Он потрогал её. Она стала какой-то жесткой, ручки не разжимались, головка не поворачивалась. Маленький ротик был перекошен в безмолвном плаче. Страшное подобие улыбки.
Мальчик еще не понимал, что такое смерть. Он часто видел её.
В квартале Ситé она была привычным гостем, почти завсегдатаем. Мальчик видел умерших детей, замершего в грязи пьяницу, раздавленных колесами собак.
Но он был далек по детскому своему невежеству от осознания трагизма и непоправимости случившегося, от постижения такого мрачного и величественного явления, как смерть.
Поэтому он не понимал, почему его сестра вдруг превратилась в жесткую синюшную куклу. Может быть, он должен её согреть? Мальчик лег на дощатый пол и свернулся калачиком, а девочку прижал к груди, так чтобы все его тщедушное тельце обратилось в источник тепла, и снова уснул.
Проснулся от шлепка матери. Та вдруг взвизгнула, выхватила остывший сверток из его рук и бросилась, причитая, к очагу. Мальчик так и сидел за дверью, слушая бормотание матери.
Он надеялся, что вслед за этим раздастся знакомый голодный писк младенца, но услышал только всхлипы матери. Потом приходил толстый монах и бормотал что-то на непонятном языке.
Мальчик видел, как мать отсчитывала медяки из передника. Бочар принес грубо сколоченный ящик, куда мать положила замолчавшую девочку.
Мальчик недоумевал. Зачем они кладут её в этот ящик? Она же там задохнется. Он хотел подкрасться и сдернуть крышку.
Но кроме матери в комнате остались какие-то старухи. Они бормотали и бормотали, издавали жалобные вопли, а Максимилиан всё ждал, когда они уйдут, чтобы наполнить рожок согретым молоком. Если она голодна, то почему не плачет?
Потом бочар унес ящик, Максимилиан бросился было следом, дергая мать за юбку, но та его отпихнула.
Соседский мальчишка, года на три старше, сказал, что пискля уже в земле, её закопали.
Максим был оглушен. Земля, черная, тяжелая, склизкая. Как это — в земле? Как её могли закопать?
А старший мальчишка сказал, что покойников всегда закапывают, и на Кладбище Невинноубиенных их тьма тьмущая.
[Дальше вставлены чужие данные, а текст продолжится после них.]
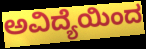
ಅವಿದ್ಯೆಯಿಂದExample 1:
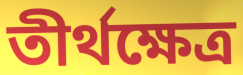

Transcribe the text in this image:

তীর্থক্ষেত্র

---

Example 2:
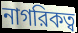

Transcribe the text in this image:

নাগরিকত্ব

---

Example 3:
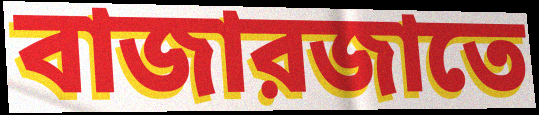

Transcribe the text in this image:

বাজারজাতে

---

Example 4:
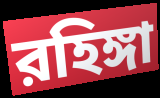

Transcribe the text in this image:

রহিঙ্গা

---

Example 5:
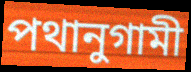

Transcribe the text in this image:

পথানুগামী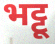
भट्टू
Максимилиан не поверил. В детстве самые устрашающие истины приравниваются к тёмным фантазиям, к легендам и сказкам, которые приглушенным шепотом дети пересказывают друг другу в ночной тишине.
Эти фантазии они слышат от своих матерей, бабушек, кормилиц, старших сестёр и братьев, а те, в свою очередь, слышали их от других сказителей, от паломников, бредущих в Палестину, от уличных циркачей, танцующих на площадях, от торговцев, вернувшихся из Нового света, а то и вовсе от праздных бездельников, что таким нехитрым манером зарабатывают на кусок хлеба.
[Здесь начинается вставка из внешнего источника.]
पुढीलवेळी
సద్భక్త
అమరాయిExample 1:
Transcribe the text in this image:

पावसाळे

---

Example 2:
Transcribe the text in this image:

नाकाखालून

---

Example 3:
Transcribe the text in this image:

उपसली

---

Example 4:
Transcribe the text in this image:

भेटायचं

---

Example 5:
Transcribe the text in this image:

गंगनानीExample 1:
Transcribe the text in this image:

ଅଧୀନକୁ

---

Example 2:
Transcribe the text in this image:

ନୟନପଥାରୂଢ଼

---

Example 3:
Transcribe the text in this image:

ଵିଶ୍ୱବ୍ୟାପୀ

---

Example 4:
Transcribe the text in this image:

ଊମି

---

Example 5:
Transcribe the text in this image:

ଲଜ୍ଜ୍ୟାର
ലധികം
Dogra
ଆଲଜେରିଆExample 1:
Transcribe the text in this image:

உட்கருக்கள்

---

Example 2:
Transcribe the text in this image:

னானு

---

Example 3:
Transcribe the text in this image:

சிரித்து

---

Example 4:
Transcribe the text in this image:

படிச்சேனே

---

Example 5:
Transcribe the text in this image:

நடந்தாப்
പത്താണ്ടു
Мальчик тоже слышал эти легенды, о призраках, о ведьмах, о повешенных, о Жиле де Рэ, пожирателе детей, и о дьяволе, играющем в кости на христианские души.
Мальчик замирал от ужаса. Ему слышались потусторонние голоса, звон призрачных цепей, он видел рыжую бороду кровавого Жиля и прятался от бледных и цепких рук.
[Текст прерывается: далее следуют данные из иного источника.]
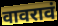
वावरावंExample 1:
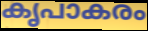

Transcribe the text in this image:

കൃപാകരം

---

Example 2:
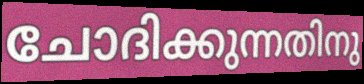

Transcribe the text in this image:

ചോദിക്കുന്നതിനു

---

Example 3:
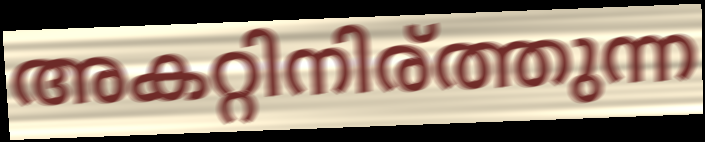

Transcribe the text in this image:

അകറ്റിനിര്ത്തുന്ന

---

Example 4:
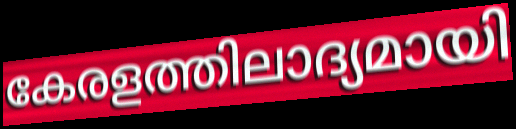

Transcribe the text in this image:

കേരളത്തിലാദ്യമായി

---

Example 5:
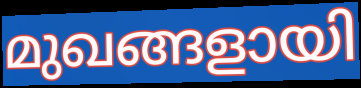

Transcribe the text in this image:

മുഖങ്ങളായി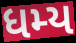
ધમ્ય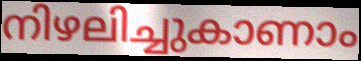
നിഴലിച്ചുകാണാം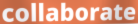
collaborate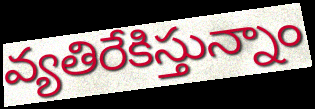
వ్యతిరేకిస్తున్నాం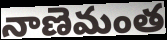
నాణెమంత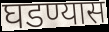
घडण्यासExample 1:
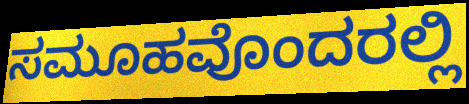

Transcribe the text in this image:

ಸಮೂಹವೊಂದರಲ್ಲಿ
Он боялся, но в то же время знал о зыбкой мифической подоплеке всех этих отвратительных персонажей. О них только рассказывали, но никто их не видел. И сам страх, который он испытывал, был какой-то надуманный, сладкий.
Детское воображение, как и сам ребенок, нуждается в пище. Воображению необходимо кого-то помещать в самодельные картинки, населять свой пустынный мир героями, иначе сам разум остановит свое движение и замрет в первозданной младенческой простоте.
Воображение — это инструмент и наставник разума, его грифельная доска, и он испещряет эту доску подсказанными извне, иногда уродливым знаками.
У Максимилиана уже немало запечатлелось на этой доске, но отделить зримое и осязаемое от выдумки он пока не умел.
По этой причине известие, что Аделину закопали в мокрую, черную землю, оказалось рядом с гуляющим висельником с Монфокона и черноруким покойником, который бродит под мостом Менял, выслеживая прохожих.
Поэтому он ждал, что мать вернет сестрёнку. Ведь говорил же толстый монах, что не гуляют висельники, а дьявол не играет в кости, значит, и детей в землю не закапывают.
Это такая же ночная байка, которой старшие дети пугают младших. Но мать не вернула Аделину.
Мюзет вернулась в сопровождении все тех же подвывающих старух и выставила на стол огромный кувшин.
Чуть позже, грохоча сапогами, с компанией собутыльников ввалился бочар. У него в руках тоже был огромный кувшин и головка сыра.
Мальчик сидел в своем углу за опустевшей плетеной колыбелью. Багровые блики плясали на потолочных балках, лица людей оплывали, глаза наливались кровью.
Он слышал грубые возгласы, гортанные голоса, хриплые визги и брань. Помин души невинного, едва окрещенного младенца перерос в пьяное гульбище.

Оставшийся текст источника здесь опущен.